Ma again. Could we please, just this once, talk about something else? As it turned out, though, this wasn’t about Ma. It was about Ma’s car. Ma had let her drive to school on her own. She’d parked over by the dorm where I was living then.
“We could walk back together after class.”
To the dorm? I hadn’t planned on returning there right after class, but I could if I needed to. She still seemed to have something on her mind that she wasn’t telling me. Maybe between here and the dorm parking lot she’d work up the nerve to come out with it.
Class took forever. When it was finally over, I looked for her and there she was, standing by the door.
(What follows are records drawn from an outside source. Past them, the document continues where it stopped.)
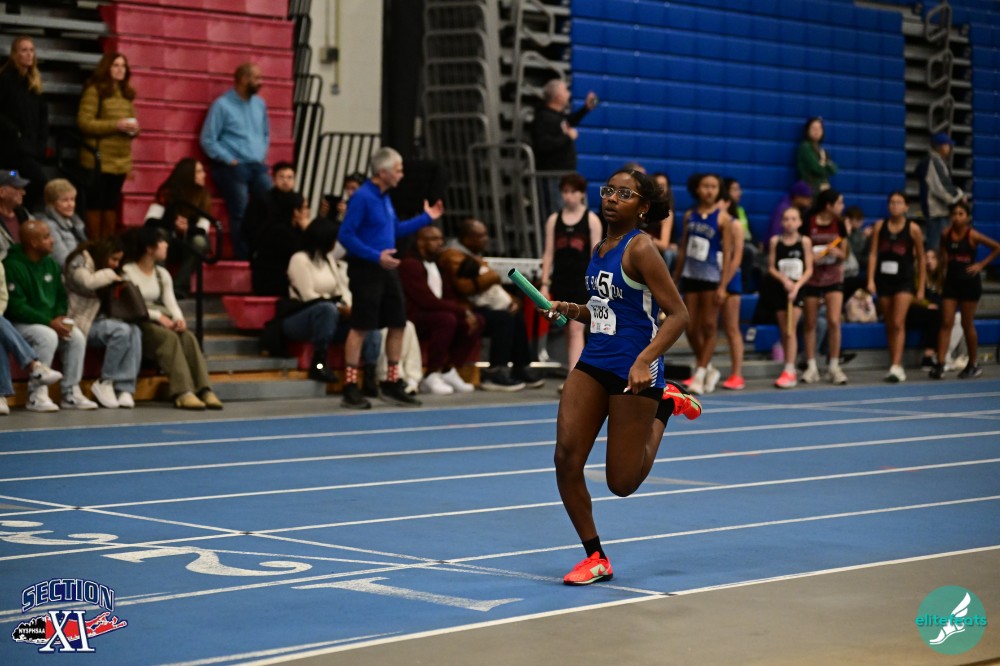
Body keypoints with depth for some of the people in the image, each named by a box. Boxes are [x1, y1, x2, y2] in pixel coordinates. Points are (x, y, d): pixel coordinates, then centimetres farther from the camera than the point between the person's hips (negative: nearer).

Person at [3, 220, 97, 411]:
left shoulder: (51, 264, 9)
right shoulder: (13, 266, -15)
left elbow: (61, 296, 17)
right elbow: (16, 306, -20)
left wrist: (60, 317, -6)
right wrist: (49, 322, -23)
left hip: (50, 322, 7)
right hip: (21, 324, -7)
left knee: (77, 336, -16)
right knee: (47, 336, -34)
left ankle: (71, 393, -9)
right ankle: (37, 395, -26)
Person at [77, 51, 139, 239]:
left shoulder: (126, 93, 16)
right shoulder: (95, 90, -6)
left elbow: (132, 122, 23)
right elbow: (84, 122, -14)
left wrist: (134, 129, -3)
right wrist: (116, 125, -18)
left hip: (121, 160, 6)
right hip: (99, 159, -6)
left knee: (112, 204, 9)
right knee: (95, 203, -4)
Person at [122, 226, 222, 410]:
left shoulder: (162, 274, 18)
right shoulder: (127, 272, -2)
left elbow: (171, 303, 9)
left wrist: (178, 318, -14)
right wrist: (158, 316, -23)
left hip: (163, 322, 6)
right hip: (139, 325, -6)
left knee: (188, 337, -25)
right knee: (169, 338, -34)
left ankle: (204, 390, -38)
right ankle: (182, 392, -44)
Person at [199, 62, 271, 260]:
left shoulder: (259, 104, 13)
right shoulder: (222, 105, -5)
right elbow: (208, 140, -7)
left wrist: (262, 155, 10)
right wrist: (230, 160, -11)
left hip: (258, 167, 6)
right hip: (233, 169, -6)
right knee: (241, 215, -10)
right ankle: (244, 259, -4)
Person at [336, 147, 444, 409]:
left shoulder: (384, 197, 12)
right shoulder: (362, 197, -15)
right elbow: (345, 236, -19)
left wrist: (426, 218, 21)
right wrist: (376, 256, -24)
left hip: (387, 269, 9)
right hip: (366, 269, -9)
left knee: (398, 324, 10)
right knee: (361, 327, -6)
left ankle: (392, 383, 19)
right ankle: (350, 387, -1)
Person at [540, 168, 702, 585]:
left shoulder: (640, 249, -12)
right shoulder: (599, 249, 10)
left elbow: (678, 315, -16)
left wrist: (645, 361, -28)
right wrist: (573, 311, 4)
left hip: (634, 374, -7)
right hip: (592, 364, 7)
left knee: (622, 483, 1)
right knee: (566, 458, -6)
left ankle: (665, 405, 24)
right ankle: (596, 558, 9)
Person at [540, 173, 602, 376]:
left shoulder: (591, 220, 1)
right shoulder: (554, 220, 9)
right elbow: (548, 253, 8)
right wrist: (545, 284, 2)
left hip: (583, 280, -4)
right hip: (561, 280, 4)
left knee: (576, 329, -12)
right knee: (568, 330, 9)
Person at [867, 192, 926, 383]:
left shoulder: (913, 228, -2)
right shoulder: (880, 226, 4)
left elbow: (921, 259, 4)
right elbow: (873, 254, 2)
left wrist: (921, 287, 3)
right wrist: (871, 280, -7)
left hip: (904, 280, -3)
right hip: (883, 279, 3)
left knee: (898, 323, -13)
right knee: (889, 325, 8)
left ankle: (896, 367, -17)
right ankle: (894, 365, 15)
It was cooler now. We walked slowly toward the dorms, still not speaking much. If she really had something to say to me, why was it taking so long?
When we got to her car she put her bookbag in the front seat on the passenger side and turned as if to say goodbye, but didn’t. It was very awkward. For several seconds she just stood there with her face tilted toward mine. I remembered how sweet she looked when she called the weird man in the office a filthy rat. I just couldn’t help myself. I bent down and kissed her.
To my astonishment she put her arms around my neck and kissed me back hard.
The very next day, when I saw her in the snack bar, she said she’d told her mother she was going to have to spend more time in school, studying and working in studio. I couldn’t help chuckling. Just like that. After all those weeks, the problem of Ma simply vanished.
Almost at once we began to find more ways to spend time together. Without me even asking, she joined the movement. From that day on, there wasn’t a meeting she wasn’t at. Bruce didn’t say he’d told me so, but I could see that he was pleased to have her there.
For the next few years, she was such a blessing, I know God must have sent her to me, using Bruce to make sure I didn’t ignore her and let His gift slip through my fingers. It’s amazing to realize that He used one atheist to bless another, but of course He would have known I wouldn’t be that my whole life.
Painful times lay ahead for Eileen and me, but for that first year, at least, we were at peace together and always in each other’s company. In the storm of radical protest, she was my refuge and I hers. The tenderness of those years was God’s gift to us, until by our sin we spoiled it.